## Activity
Copy out each line below verbatim, skipping any picture.

(Saved data entries)

☆ ☆ ☆ ☆ ☆

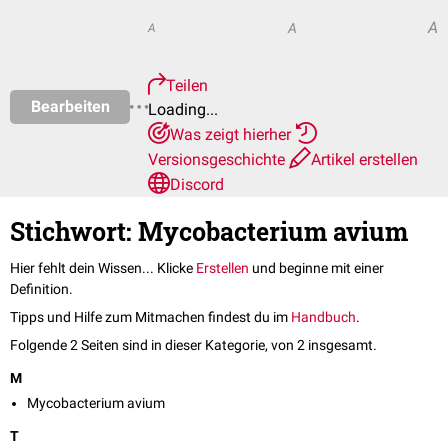
A
A
A
Teilen
Bearbeiten
Loading...
Was zeigt hierher
Versionsgeschichte
Artikel erstellen
Discord
Stichwort: Mycobacterium avium
Hier fehlt dein Wissen... Klicke
Erstellen
und beginne mit einer
Definition.
Tipps und Hilfe zum Mitmachen findest du im
Handbuch
.
Folgende 2 Seiten sind in dieser Kategorie, von 2 insgesamt.
M
Mycobacterium avium
T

☆ ☆ ☆ ☆ ☆

## Response to the task
A
A
A
Teilen
Bearbeiten
Loading...
Was zeigt hierher
Versionsgeschichte
Artikel erstellen
Discord
Stichwort: Mycobacterium avium
Hier fehlt dein Wissen... Klicke
Erstellen
und beginne mit einer
Definition.
Tipps und Hilfe zum Mitmachen findest du im
Handbuch
.
Folgende 2 Seiten sind in dieser Kategorie, von 2 insgesamt.
M
Mycobacterium avium
T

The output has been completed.